= Records shown =
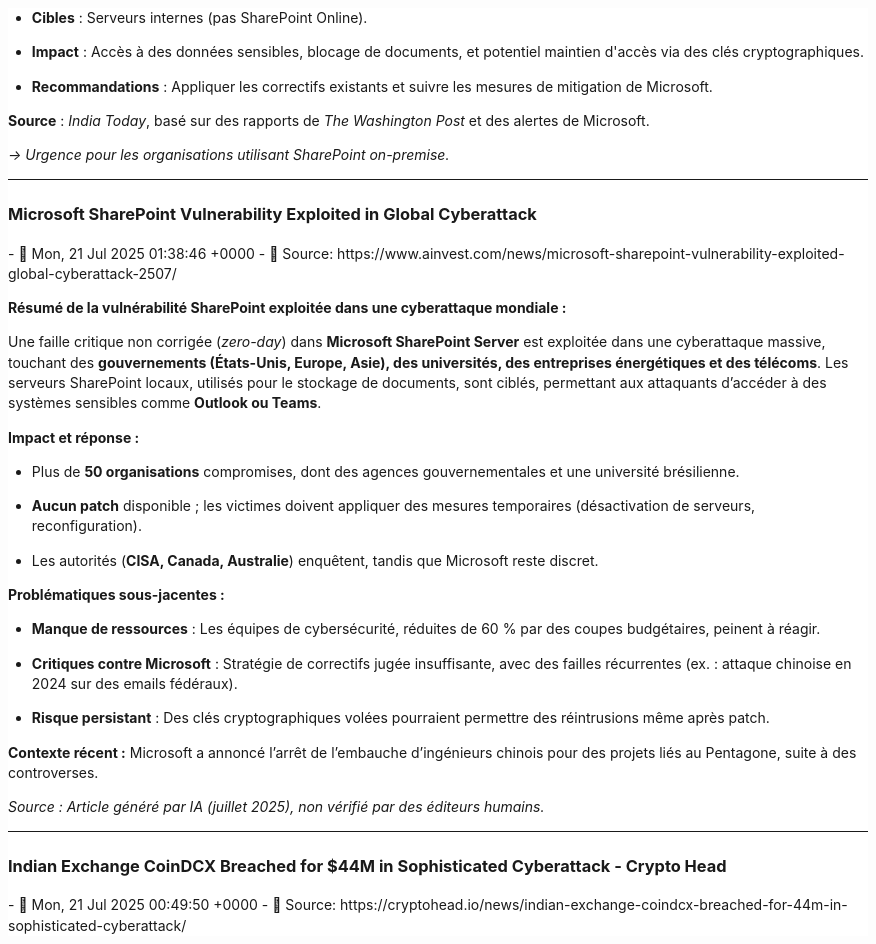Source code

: - **Cibles** : Serveurs internes (pas SharePoint Online).

- **Impact** : Accès à des données sensibles, blocage de documents, et potentiel maintien d'accès via des clés cryptographiques.

- **Recommandations** : Appliquer les correctifs existants et suivre les mesures de mitigation de Microsoft.

**Source** : *India Today*, basé sur des rapports de *The Washington Post* et des alertes de Microsoft.

*→ Urgence pour les organisations utilisant SharePoint on-premise.*

---

<h3 class="class_h3">Microsoft SharePoint Vulnerability Exploited in Global Cyberattack</h3>
- 📅 Mon, 21 Jul 2025 01:38:46 +0000
- 🔗 Source: https://www.ainvest.com/news/microsoft-sharepoint-vulnerability-exploited-global-cyberattack-2507/

**Résumé de la vulnérabilité SharePoint exploitée dans une cyberattaque mondiale :**

Une faille critique non corrigée (*zero-day*) dans **Microsoft SharePoint Server** est exploitée dans une cyberattaque massive, touchant des **gouvernements (États-Unis, Europe, Asie), des universités, des entreprises énergétiques et des télécoms**. Les serveurs SharePoint locaux, utilisés pour le stockage de documents, sont ciblés, permettant aux attaquants d’accéder à des systèmes sensibles comme **Outlook ou Teams**.

**Impact et réponse :**

- Plus de **50 organisations** compromises, dont des agences gouvernementales et une université brésilienne.

- **Aucun patch** disponible ; les victimes doivent appliquer des mesures temporaires (désactivation de serveurs, reconfiguration).

- Les autorités (**CISA, Canada, Australie**) enquêtent, tandis que Microsoft reste discret.

**Problématiques sous-jacentes :**

- **Manque de ressources** : Les équipes de cybersécurité, réduites de 60 % par des coupes budgétaires, peinent à réagir.

- **Critiques contre Microsoft** : Stratégie de correctifs jugée insuffisante, avec des failles récurrentes (ex. : attaque chinoise en 2024 sur des emails fédéraux).

- **Risque persistant** : Des clés cryptographiques volées pourraient permettre des réintrusions même après patch.

**Contexte récent :**
Microsoft a annoncé l’arrêt de l’embauche d’ingénieurs chinois pour des projets liés au Pentagone, suite à des controverses.

*Source : Article généré par IA (juillet 2025), non vérifié par des éditeurs humains.*

---

<h3 class="class_h3">Indian Exchange CoinDCX Breached for $44M in Sophisticated Cyberattack - Crypto Head</h3>
- 📅 Mon, 21 Jul 2025 00:49:50 +0000
- 🔗 Source: https://cryptohead.io/news/indian-exchange-coindcx-breached-for-44m-in-sophisticated-cyberattack/
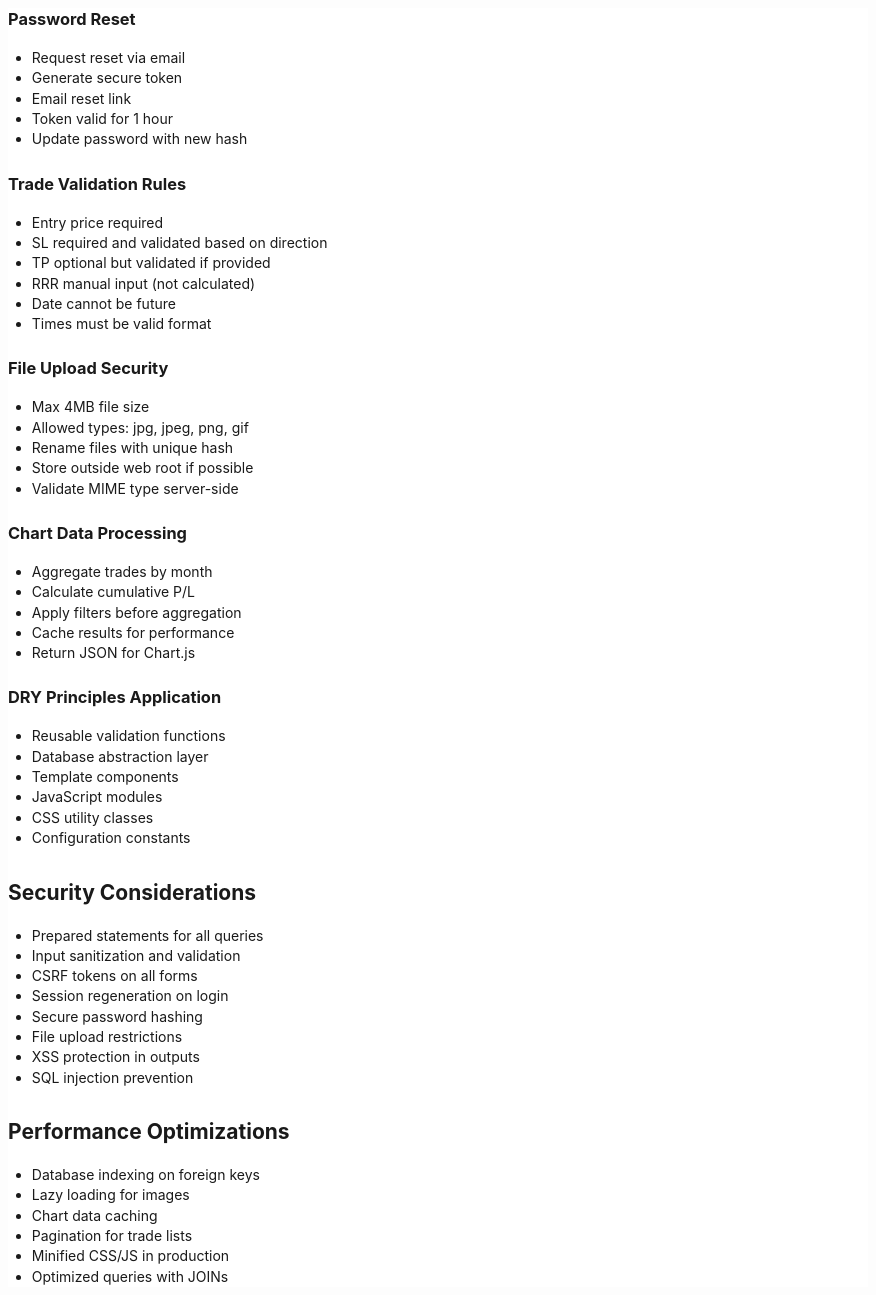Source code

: ### Password Reset
- Request reset via email
- Generate secure token
- Email reset link
- Token valid for 1 hour
- Update password with new hash

### Trade Validation Rules
- Entry price required
- SL required and validated based on direction
- TP optional but validated if provided
- RRR manual input (not calculated)
- Date cannot be future
- Times must be valid format

### File Upload Security
- Max 4MB file size
- Allowed types: jpg, jpeg, png, gif
- Rename files with unique hash
- Store outside web root if possible
- Validate MIME type server-side

### Chart Data Processing
- Aggregate trades by month
- Calculate cumulative P/L
- Apply filters before aggregation
- Cache results for performance
- Return JSON for Chart.js

### DRY Principles Application
- Reusable validation functions
- Database abstraction layer
- Template components
- JavaScript modules
- CSS utility classes
- Configuration constants

## Security Considerations
- Prepared statements for all queries
- Input sanitization and validation
- CSRF tokens on all forms
- Session regeneration on login
- Secure password hashing
- File upload restrictions
- XSS protection in outputs
- SQL injection prevention

## Performance Optimizations
- Database indexing on foreign keys
- Lazy loading for images
- Chart data caching
- Pagination for trade lists
- Minified CSS/JS in production
- Optimized queries with JOINs
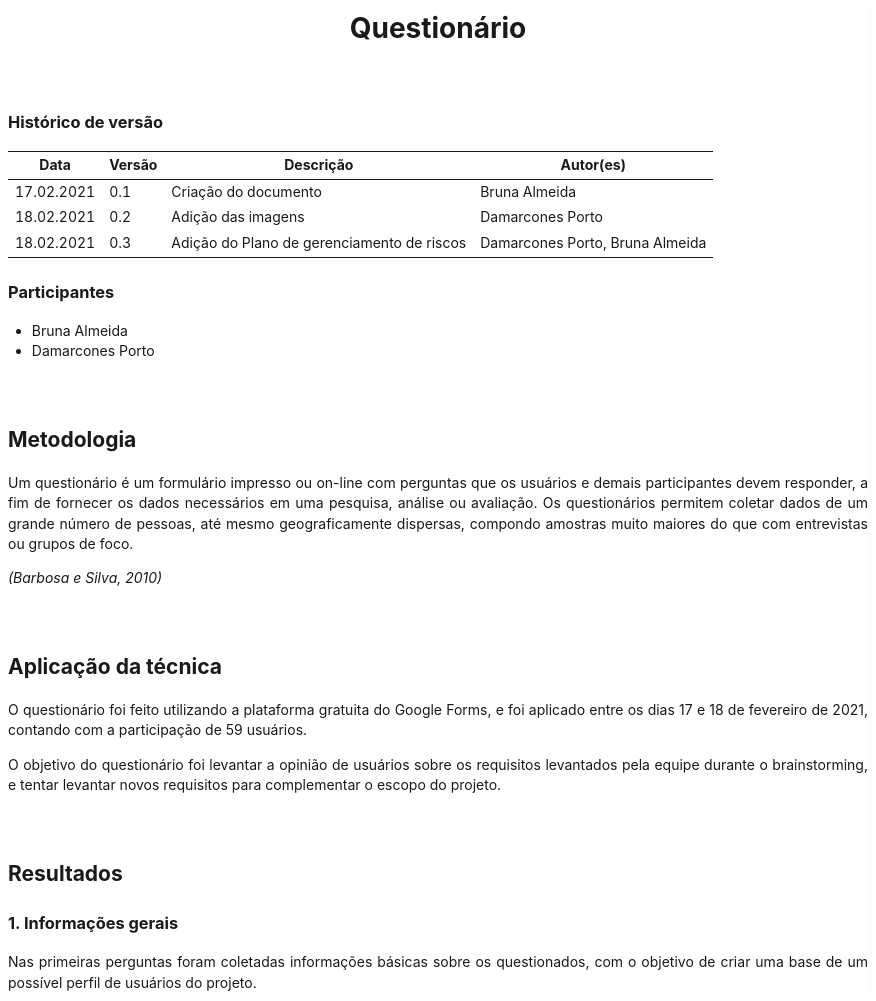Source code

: # <center> Questionário
<br>

### Histórico de versão
|Data | Versão | Descrição | Autor(es)
| -- | -- | -- | -- |
| 17.02.2021 | 0.1 | Criação do documento |Bruna Almeida|
| 18.02.2021 | 0.2 | Adição das imagens |Damarcones Porto|
| 18.02.2021 | 0.3 | Adição do Plano de gerenciamento de riscos |Damarcones Porto, Bruna Almeida|

### Participantes

* Bruna Almeida 
* Damarcones Porto

<br>

## Metodologia
<p align="justify">Um questionário é um formulário impresso ou on-line com perguntas que os usuários e demais participantes devem responder, a fim de fornecer os dados necessários em uma pesquisa, análise ou avaliação. Os questionários permitem coletar dados de um grande número de pessoas, até mesmo geograficamente dispersas, compondo amostras muito maiores do que com entrevistas ou grupos de foco.</p>
<p align="justify"><i>(Barbosa e Silva, 2010)</i></p>

<br>

## Aplicação da técnica
<p align="justify">O questionário foi feito utilizando a plataforma gratuita do Google Forms, e foi aplicado entre os dias 17 e 18 de fevereiro de 2021, contando com a participação de 59 usuários.</p>
<p align="justify">O objetivo do questionário foi levantar a opinião de usuários sobre os requisitos levantados pela equipe durante o brainstorming, e tentar levantar novos requisitos para complementar o escopo do projeto.</p>

<br>

## Resultados

### 1. Informações gerais

<p align="justify">Nas primeiras perguntas foram coletadas informações básicas sobre os questionados, com o objetivo de criar uma base de um possível perfil de usuários do projeto. </p>

<div class="toolgrid">
  <div>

= Work to be completed =
Copy every one of the rows above word for word, but leave out the pictures.

= Task solution =
Source code

: - **Cibles** : Serveurs internes (pas SharePoint Online).

- **Impact** : Accès à des données sensibles, blocage de documents, et potentiel maintien d'accès via des clés cryptographiques.

- **Recommandations** : Appliquer les correctifs existants et suivre les mesures de mitigation de Microsoft.

**Source** : *India Today*, basé sur des rapports de *The Washington Post* et des alertes de Microsoft.

*→ Urgence pour les organisations utilisant SharePoint on-premise.*

---

<h3 class="class_h3">Microsoft SharePoint Vulnerability Exploited in Global Cyberattack</h3>
- 📅 Mon, 21 Jul 2025 01:38:46 +0000
- 🔗 Source: https://www.ainvest.com/news/microsoft-sharepoint-vulnerability-exploited-global-cyberattack-2507/

**Résumé de la vulnérabilité SharePoint exploitée dans une cyberattaque mondiale :**

Une faille critique non corrigée (*zero-day*) dans **Microsoft SharePoint Server** est exploitée dans une cyberattaque massive, touchant des **gouvernements (États-Unis, Europe, Asie), des universités, des entreprises énergétiques et des télécoms**. Les serveurs SharePoint locaux, utilisés pour le stockage de documents, sont ciblés, permettant aux attaquants d’accéder à des systèmes sensibles comme **Outlook ou Teams**.

**Impact et réponse :**

- Plus de **50 organisations** compromises, dont des agences gouvernementales et une université brésilienne.

- **Aucun patch** disponible ; les victimes doivent appliquer des mesures temporaires (désactivation de serveurs, reconfiguration).

- Les autorités (**CISA, Canada, Australie**) enquêtent, tandis que Microsoft reste discret.

**Problématiques sous-jacentes :**

- **Manque de ressources** : Les équipes de cybersécurité, réduites de 60 % par des coupes budgétaires, peinent à réagir.

- **Critiques contre Microsoft** : Stratégie de correctifs jugée insuffisante, avec des failles récurrentes (ex. : attaque chinoise en 2024 sur des emails fédéraux).

- **Risque persistant** : Des clés cryptographiques volées pourraient permettre des réintrusions même après patch.

**Contexte récent :**
Microsoft a annoncé l’arrêt de l’embauche d’ingénieurs chinois pour des projets liés au Pentagone, suite à des controverses.

*Source : Article généré par IA (juillet 2025), non vérifié par des éditeurs humains.*

---

<h3 class="class_h3">Indian Exchange CoinDCX Breached for $44M in Sophisticated Cyberattack - Crypto Head</h3>
- 📅 Mon, 21 Jul 2025 00:49:50 +0000
- 🔗 Source: https://cryptohead.io/news/indian-exchange-coindcx-breached-for-44m-in-sophisticated-cyberattack/
Source code

: ### Password Reset
- Request reset via email
- Generate secure token
- Email reset link
- Token valid for 1 hour
- Update password with new hash

### Trade Validation Rules
- Entry price required
- SL required and validated based on direction
- TP optional but validated if provided
- RRR manual input (not calculated)
- Date cannot be future
- Times must be valid format

### File Upload Security
- Max 4MB file size
- Allowed types: jpg, jpeg, png, gif
- Rename files with unique hash
- Store outside web root if possible
- Validate MIME type server-side

### Chart Data Processing
- Aggregate trades by month
- Calculate cumulative P/L
- Apply filters before aggregation
- Cache results for performance
- Return JSON for Chart.js

### DRY Principles Application
- Reusable validation functions
- Database abstraction layer
- Template components
- JavaScript modules
- CSS utility classes
- Configuration constants

## Security Considerations
- Prepared statements for all queries
- Input sanitization and validation
- CSRF tokens on all forms
- Session regeneration on login
- Secure password hashing
- File upload restrictions
- XSS protection in outputs
- SQL injection prevention

## Performance Optimizations
- Database indexing on foreign keys
- Lazy loading for images
- Chart data caching
- Pagination for trade lists
- Minified CSS/JS in production
- Optimized queries with JOINs
Source code

: # <center> Questionário
<br>

### Histórico de versão
|Data | Versão | Descrição | Autor(es)
| -- | -- | -- | -- |
| 17.02.2021 | 0.1 | Criação do documento |Bruna Almeida|
| 18.02.2021 | 0.2 | Adição das imagens |Damarcones Porto|
| 18.02.2021 | 0.3 | Adição do Plano de gerenciamento de riscos |Damarcones Porto, Bruna Almeida|

### Participantes

* Bruna Almeida 
* Damarcones Porto

<br>

## Metodologia
<p align="justify">Um questionário é um formulário impresso ou on-line com perguntas que os usuários e demais participantes devem responder, a fim de fornecer os dados necessários em uma pesquisa, análise ou avaliação. Os questionários permitem coletar dados de um grande número de pessoas, até mesmo geograficamente dispersas, compondo amostras muito maiores do que com entrevistas ou grupos de foco.</p>
<p align="justify"><i>(Barbosa e Silva, 2010)</i></p>

<br>

## Aplicação da técnica
<p align="justify">O questionário foi feito utilizando a plataforma gratuita do Google Forms, e foi aplicado entre os dias 17 e 18 de fevereiro de 2021, contando com a participação de 59 usuários.</p>
<p align="justify">O objetivo do questionário foi levantar a opinião de usuários sobre os requisitos levantados pela equipe durante o brainstorming, e tentar levantar novos requisitos para complementar o escopo do projeto.</p>

<br>

## Resultados

### 1. Informações gerais

<p align="justify">Nas primeiras perguntas foram coletadas informações básicas sobre os questionados, com o objetivo de criar uma base de um possível perfil de usuários do projeto. </p>

<div class="toolgrid">
  <div>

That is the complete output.